I have found that ZnO thin films show either metallic or insulate behaviours when annealed at 700OC in vacuum and ambient atmospheres respectively, and am looking for help explaining this phenomena. Most literature only covers ZnO annealed at temperatures of 350OC so I'm having difficulty explaining this phenomena when annealed at such high temperatures.
To elaborate on my difficulty, I am attempting to fabricate ZnO/Bi4Ti3O12 Metal-Ferroelectric-semiconductor devices on insulative Al2O3 substrates. ZnO films are deposited directly onto Si2O3 substrates by RF magnetron sputtering, followed shortly by the BTO thin films. The devices are then annealed at 700OC for 1 hour to crystallise the BTO thin film. One batch of samples were annealed in ambient atmosphere, another in vacuum to study the annealing atmosphere effect.

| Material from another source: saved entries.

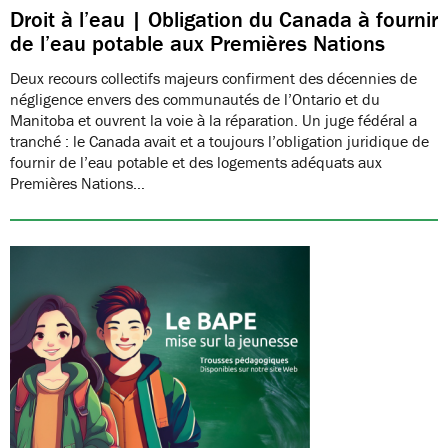
Droit à l’eau | Obligation du Canada à fournir
de l’eau potable aux Premières Nations
Deux recours collectifs majeurs confirment des décennies de
négligence envers des communautés de l’Ontario et du
Manitoba et ouvrent la voie à la réparation. Un juge fédéral a
tranché : le Canada avait et a toujours l’obligation juridique de
fournir de l’eau potable et des logements adéquats aux
Premières Nations…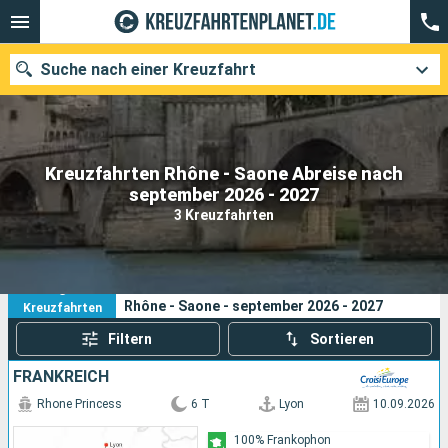
Suche nach einer Kreuzfahrt
Kreuzfahrten Rhône - Saone Abreise nach
Unsere Ziele
september 2026 - 2027
3 Kreuzfahrten
Abfahrtsmonat
Häfen
Reedereien
3
Ihre Suchkriterien:
Rhône - Saone - september 2026 - 2027
Kreuzfahrten
Suchen
Filtern
Sortieren
FRANKREICH
Rhone Princess
6 T
Lyon
10.09.2026
100% Frankophon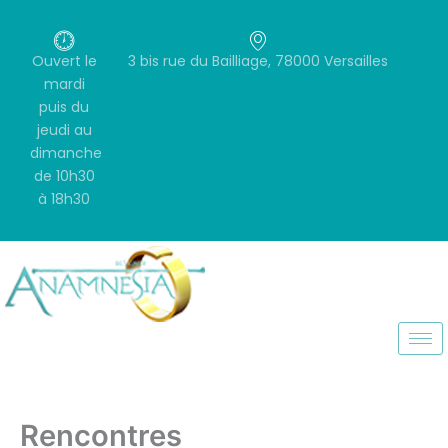
Aller
au
contenu
Ouvert le
3 bis rue du Bailliage, 78000 Versailles
mardi
puis du
jeudi au
dimanche
de 10h30
à 18h30
Rencontres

During C-V measurements I found only noise level capacitance in devices annealed in vacuum suggesting the ZnO had become insulative. The C-V behaviours of the vacuum annealed sample however showed regular capacitor behaviours, indicating the metallic like conductivity.

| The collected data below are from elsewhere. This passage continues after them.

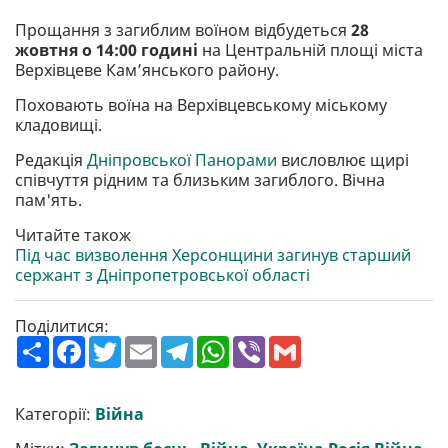
Прощання з загиблим воїном відбудеться
28
жовтня о 14:00 годині
на Центральній площі міста
Верхівцеве Кам’янського району.
Поховають воїна на Верхівцевському міському
кладовищі.
Редакція
Дніпровської Панорами
висловлює щирі
співчуття рідним та близьким загиблого. Вічна
пам'ять.
Читайте також
Під час визволення Херсонщини загинув старший
сержант з Дніпропетровської області
Поділитися:
П
F
T
E
T
W
V
G
о
a
w
m
e
h
i
m
ш
c
i
a
l
a
b
a
и
e
t
i
e
t
e
i
р
b
t
l
g
s
r
l
Категорії:
Війна
и
o
e
r
A
т
o
r
a
p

I understand that the electrical conductivity in un-doped ZnO thin films derives from oxygen vacancies. I have theorised that the high annealing temperature of 700OC would either significantly deplete the oxygen vacancies causing insulative behaviours in vacuum, or increases there number resulting in metallic like conductivity in vacuum, however I have not been able to find any literature covering the annealing of ZnO thin films deposited by RF-magnetrons puttering in this manner.
Any help, literature, or insight people can provide would be greatly appreciated.